# This had me LMAO



## Battou (Nov 21, 2007)

I had to share


----------



## Don Simon (Nov 21, 2007)

Pfff... Can't believe I wasted my time looking. It's just an ordinary sword of legend. I found a sword of legend down the back of the sofa yesterday. Only this morning I tripped over another one coming down the stairs. Everywhere you go, swords of legend. I hear they're giving them out free when you buy a coffee now, so you can use them to butter your croissant. Course I remember when you could pull out a sword of legend in the pub and people would be impressed. Not any more. No, I think an axe of myth is the way forward...

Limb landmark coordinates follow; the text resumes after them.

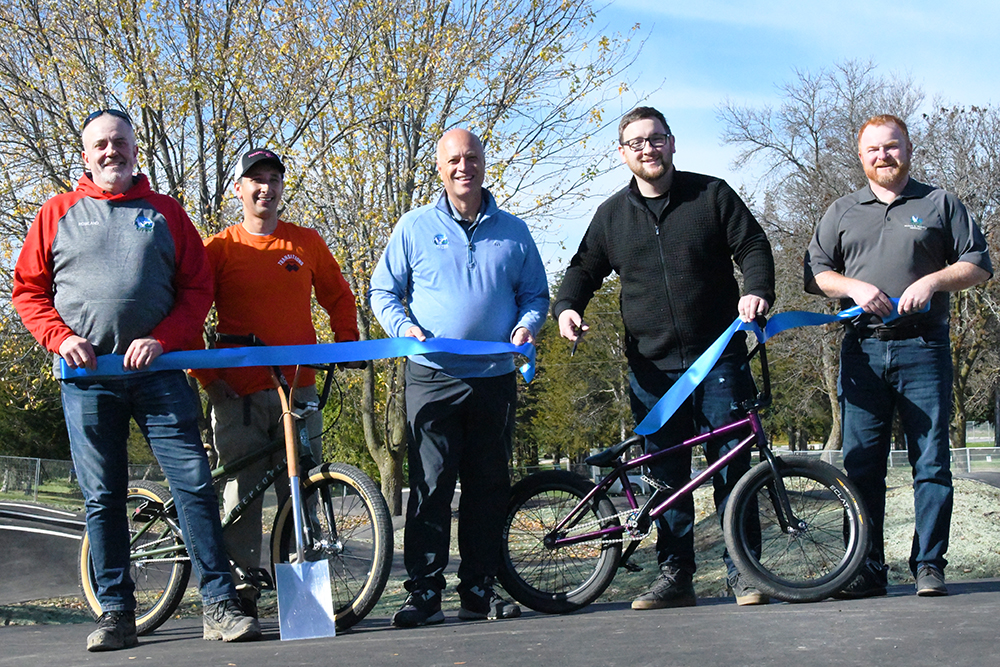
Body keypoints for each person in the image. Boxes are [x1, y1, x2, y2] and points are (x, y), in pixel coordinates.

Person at [12, 109, 260, 651]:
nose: (111, 152)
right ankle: (117, 615)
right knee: (103, 497)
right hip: (88, 380)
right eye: (100, 144)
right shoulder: (56, 213)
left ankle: (220, 604)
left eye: (119, 142)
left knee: (194, 484)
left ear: (134, 149)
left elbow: (197, 290)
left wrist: (164, 339)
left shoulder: (167, 212)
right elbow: (27, 292)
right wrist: (58, 337)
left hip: (160, 376)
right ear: (85, 155)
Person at [554, 106, 775, 609]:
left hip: (720, 360)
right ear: (622, 153)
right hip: (652, 372)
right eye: (637, 143)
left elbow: (755, 247)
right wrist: (567, 307)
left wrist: (757, 290)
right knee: (664, 478)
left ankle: (745, 574)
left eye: (656, 139)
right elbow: (583, 267)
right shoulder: (612, 215)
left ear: (672, 143)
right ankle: (675, 576)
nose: (647, 149)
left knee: (732, 470)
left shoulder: (712, 194)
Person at [804, 114, 992, 598]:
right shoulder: (843, 210)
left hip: (924, 349)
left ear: (908, 148)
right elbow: (817, 273)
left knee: (931, 463)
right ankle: (864, 570)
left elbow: (978, 265)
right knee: (862, 465)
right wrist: (855, 287)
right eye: (873, 150)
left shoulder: (939, 203)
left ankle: (929, 565)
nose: (883, 156)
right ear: (860, 156)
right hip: (862, 351)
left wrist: (933, 280)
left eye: (892, 146)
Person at [370, 128, 549, 627]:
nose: (463, 166)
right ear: (439, 168)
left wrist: (525, 325)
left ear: (484, 164)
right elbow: (383, 292)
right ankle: (424, 594)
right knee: (429, 488)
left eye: (471, 158)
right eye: (453, 160)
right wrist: (404, 328)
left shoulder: (514, 231)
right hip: (431, 377)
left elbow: (536, 295)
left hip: (495, 377)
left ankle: (477, 591)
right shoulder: (412, 227)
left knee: (487, 487)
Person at [189, 148, 361, 617]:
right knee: (241, 497)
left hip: (300, 391)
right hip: (237, 396)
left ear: (283, 188)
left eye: (273, 179)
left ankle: (302, 598)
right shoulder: (219, 249)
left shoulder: (305, 243)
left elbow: (338, 295)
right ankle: (237, 596)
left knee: (303, 489)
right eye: (255, 179)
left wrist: (346, 342)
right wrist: (207, 379)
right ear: (240, 190)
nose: (265, 187)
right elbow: (188, 315)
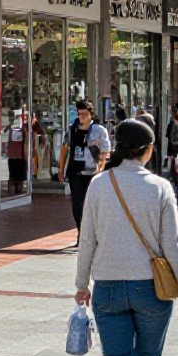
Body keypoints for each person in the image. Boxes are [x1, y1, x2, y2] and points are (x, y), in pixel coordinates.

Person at [74, 119, 178, 356]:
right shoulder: (159, 187)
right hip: (151, 288)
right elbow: (172, 242)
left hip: (108, 285)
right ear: (147, 149)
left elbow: (87, 241)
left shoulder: (98, 185)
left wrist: (82, 285)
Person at [58, 100, 111, 247]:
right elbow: (64, 150)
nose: (82, 117)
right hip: (75, 171)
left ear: (90, 114)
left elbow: (105, 151)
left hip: (92, 172)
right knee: (77, 205)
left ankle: (93, 234)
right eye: (80, 113)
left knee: (92, 204)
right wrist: (61, 169)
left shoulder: (99, 130)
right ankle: (82, 233)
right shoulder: (72, 129)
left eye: (85, 114)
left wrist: (100, 168)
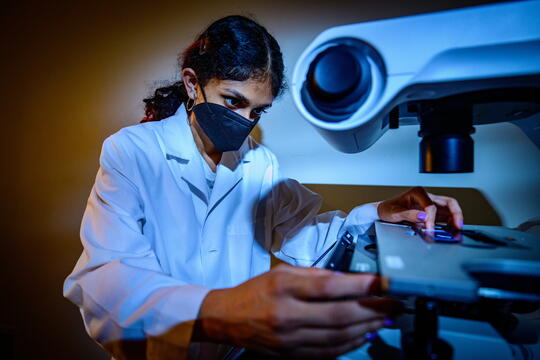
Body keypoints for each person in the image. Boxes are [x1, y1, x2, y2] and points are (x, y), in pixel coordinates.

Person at [63, 15, 464, 360]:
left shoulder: (259, 162)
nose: (245, 120)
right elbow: (106, 277)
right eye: (233, 101)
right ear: (192, 84)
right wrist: (219, 310)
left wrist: (379, 212)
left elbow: (303, 233)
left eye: (258, 110)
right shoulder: (132, 151)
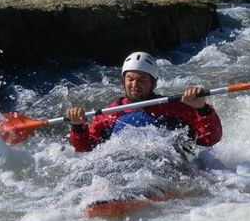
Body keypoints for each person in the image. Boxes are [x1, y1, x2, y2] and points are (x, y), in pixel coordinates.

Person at [64, 51, 223, 153]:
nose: (135, 84)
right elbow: (86, 148)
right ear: (123, 80)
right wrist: (78, 127)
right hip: (123, 164)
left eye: (142, 80)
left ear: (153, 83)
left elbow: (210, 139)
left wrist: (202, 109)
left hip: (167, 164)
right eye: (130, 79)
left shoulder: (177, 108)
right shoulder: (109, 114)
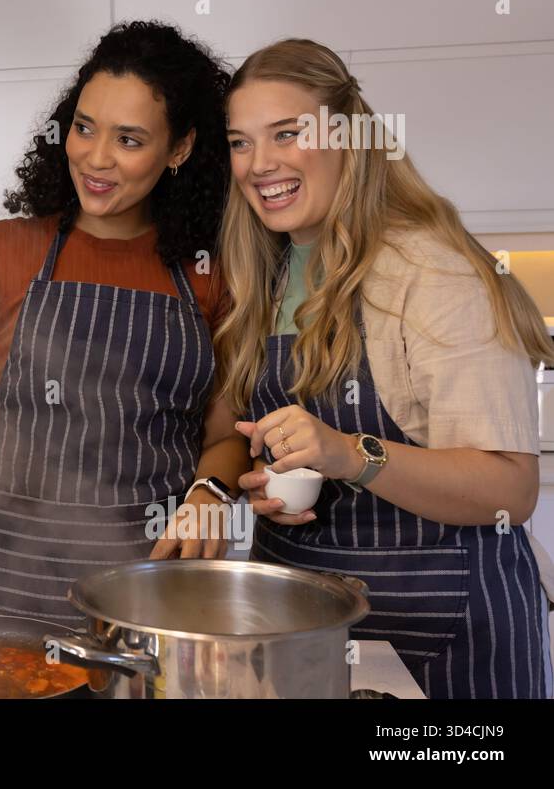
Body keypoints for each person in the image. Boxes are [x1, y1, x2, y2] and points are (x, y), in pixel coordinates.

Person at [0, 21, 250, 626]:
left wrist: (210, 493)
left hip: (155, 585)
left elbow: (226, 436)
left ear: (179, 150)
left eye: (129, 140)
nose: (95, 158)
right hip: (11, 588)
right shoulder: (5, 249)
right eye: (84, 127)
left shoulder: (210, 272)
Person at [220, 38, 554, 698]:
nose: (260, 164)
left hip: (446, 635)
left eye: (286, 133)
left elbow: (509, 490)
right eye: (240, 142)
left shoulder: (435, 269)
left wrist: (350, 453)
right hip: (303, 625)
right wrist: (259, 481)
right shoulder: (263, 272)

:mrgreen: thanks for sharing.


----------



## spiffybeth (Nov 21, 2007)

pardon the ignorance, but is it funny because it's being called "ordinary"??


----------



## Don Simon (Nov 21, 2007)

spiffybeth said:


> pardon the ignorance, but is it funny because it's being called "ordinary"??



Yeah that's basically the idea. Just the "ordinary" and the general tone, "It appears to be an ordinary sword of legend"... like "What's that?" "Oh you know, just a sword of legend..."

I guess it isn't laugh-out-loud hilarious but it made me chuckle


----------



## spiffybeth (Nov 21, 2007)

i had to read it a couple times before i figured out what was supposed to be funny. and i think if i had realized it when i first read it that i might have laughed too. leave it to me to ruin all the fun...


----------



## Battou (Nov 21, 2007)

It's just such a major contradiction of tearms is all.


----------



## m1a1fan (Dec 4, 2007)

Where's the Legendary Sword of Legend?


----------



## Nurd (Dec 4, 2007)

I thought it was hilarious!


----------



## dpolston (Dec 4, 2007)

Well, I had a "spring roll of legend" during lunch today myself... not your ordinary spring roll of legend though. Who know I could get those in Virginia?


----------



## JCleveland (Dec 18, 2007)

ZaphodB said:


> Yeah that's basically the idea. Just the "ordinary" and the general tone, "It appears to be an ordinary sword of legend"... like "What's that?" "Oh you know, just a sword of legend..."
> 
> I guess it isn't laugh-out-loud hilarious but it made me chuckle



I finally get it lol


----------